# Smelly Train (repost from old site)



## finn (Aug 17, 2008)

This is a story about an early trainhop of mine. All I’d really set out to do was learn stenciling. I’d gotten some stolen spray paint from a friend and made a cutout with my little design on it. I knew this area by some train tracks which had clear space and was out of the way. I had to cross over a large stream, so I chose the hard way, since I didn’t have sandals on and wasn’t about to hazard going across barefoot. I climbed along the pipes of a bridge that went about ten feet above the stream. It wasn’t easy with a thick coating of powdered rust that made the pipes slippery, so I got to the other side exhausted. After resting, it took a few tries to get the hang of stenciling. As I set the stencil down to dry and put the spray paint back in my bag, it started getting very noisy and the air grew rank. A smelly train was passing by very slowly. It stopped! Past the trash container cars, there were grainer cars on it with nice porches and cubbyholes!

A thing to know about the state of Virginia: it makes money by accepting other states’ trash, meaning that the train that stopped before me was most likely going to stop in Richmond, with all of its containers of putrid, rotting rubbish. I wasn’t really prepared for trainhopping, but I wasn’t as badly prepared as my first time, so I hopped in. I chose a nice cleanface cubbyhole of a grainer car. I was riding a very smelly train with most of the stench coming from the cars ahead of me, so I wouldn’t want that blowing right into my accommodations. Next to the cubbyhole was a sign which read "CAUTION CONFINED SPACE ENTER BY PERMIT ONLY."

The train was moving before I got too worried about cops searching it for me. After picking up some speed I saw some railfans doing their thing, blissfully oblivious of me. After some meandering around at 30 mph, I realized that I was going through a tunnel. It became bit dark, and the stink suddenly got a lot worse. As in, gagging-like-my-body-rejects-my-lungs kind of bad. There was a small hole in the floor of my cubby that was letting the foul air in. I tried stuffing it with my feet and backpack while I gasped through my bandanna. This felt more like a bad dumpster experience, but I finally made it through and the train took a hour to get out of DC, going at maybe 20 mph average and stinking up the entire town. I tried to take a photo of the Washington monument, but it was too dark and only red squiggles showed up in the pics. Going through the DC area isn’t much fun: not much scenery and hiding is very important since there are lights and people everywhere. To pass the time, I tried singing songs to myself, but wasn’t terribly successful.

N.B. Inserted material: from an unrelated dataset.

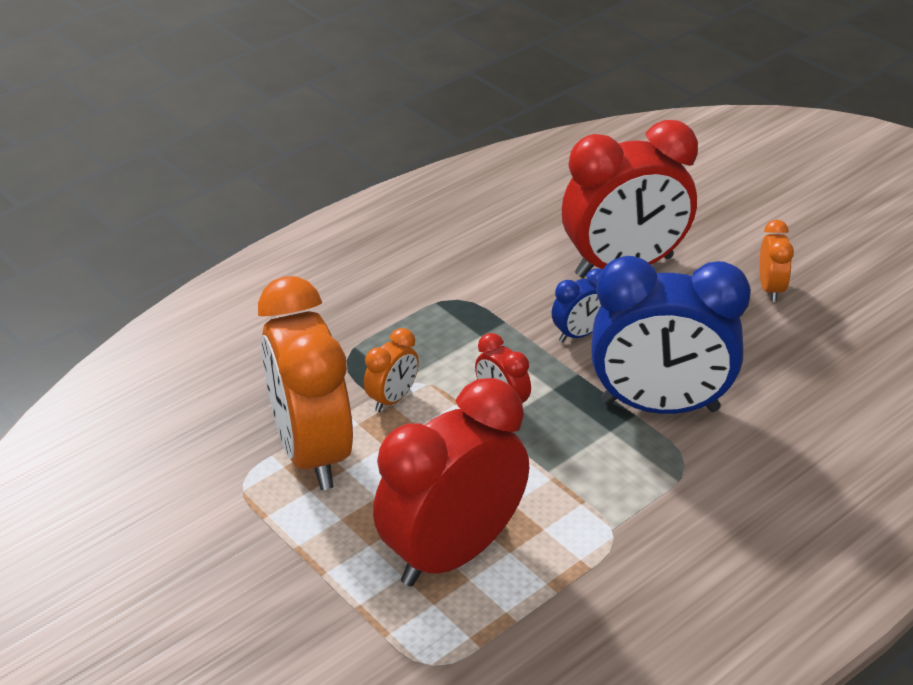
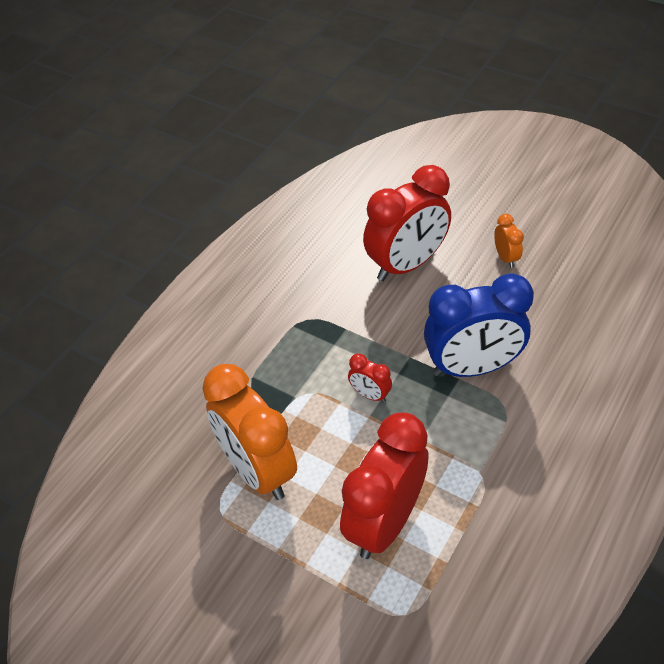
camera: 15 degrees left, 10 degrees up
(392, 399) = (295, 411): orange clock -> none
(579, 334) = (398, 326): blue clock -> none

It was freakishly cold that summer night. I assumed it was from being away from the city and from the train’s speed, but it really was colder than it should’ve been. I found myself on the porch of the grainer, just to get a good GPS reading to make sure I was headed south and not west. The GPS was something I'd lifted a while back and came in handy more often than I'd like to admit, but I couldn't think about that. The slack action was pretty bad, jerking me about, and it would’ve tossed me off the train if I wasn’t continuously holding on the railings. After I had gotten the direction I was headed, I looked up at the stars and memorized Orion’s position in relation to my direction, so I wouldn’t have to go out on the porch and expose myself to use the GPS again. I sat in the "V" at the entrance of the cubby as long as I could, since I could have my legs straight, but had to retreat into my cramped quarters. I was going about 40 mph average on a chilly and stinky train, unable to sleep for those two reasons and I’d left my stencil cutout behind.

The train stopped at a college and then moved on to Richmond. I’d been sighted by at least one driver at a crossroad, and was being paranoid again. I had two bandannas on, one over my hair and another over my face, black bloc style, for warmth. I was determined to avoid entering the yard in case the bulls had been alerted and would be looking for me. So, when the train slowed down to what I thought was, oh, 15 mph, right by the Amtrak station, I threw off my pack and then threw myself off. There was only one problem: train was going too fast.

15 mph my ass.

My feet disappeared below me in the blur of ground and I fell into a roll, immediately tumbling across the rocks between two pairs of rails. I felt something else, too, my trajectory turning into a collision path with the still moving train. Not good, and from the look of it, my feet would be first to meet the churning wheels- that is the problem with rolling on your side versus doing a proper tuck and roll- you don't travel straight but in a long curve. I slammed my left palm down to rapidly turn away from the train and stopped abruptly afterwards with a bone bruise on my hand, just to see the train stop to a complete halt. Stupid me. Next time I'd wait a little before hopping off.

I didn’t realize how far away the Amtrak station is from the rest of Richmond. I followed my GPS device towards Carytown, which took me into an industrial park after a half hour. I had found some sprinklers, which I used to clean myself up as much as I could stand, since it was still cold out and then found some large evergreen trees in the front lawn of some company headquarters, where I decided to sleep until daylight, which would have come all too soon if I weren’t so cold. It was early morning, so I visited my friends’ houses as they slept and played with a friend's affectionate cat who remembered me from a while ago who kept my lap warm for a half hour. I loved that cat; his name was Charlie, but he died a while ago. I walked around a bit more and eventually warmed myself up in a house before going over to Food Not Bombs to help cook and serve.

By the time I came back to my impromptu catch-out spot, the stencil cutout I used was gone.


----------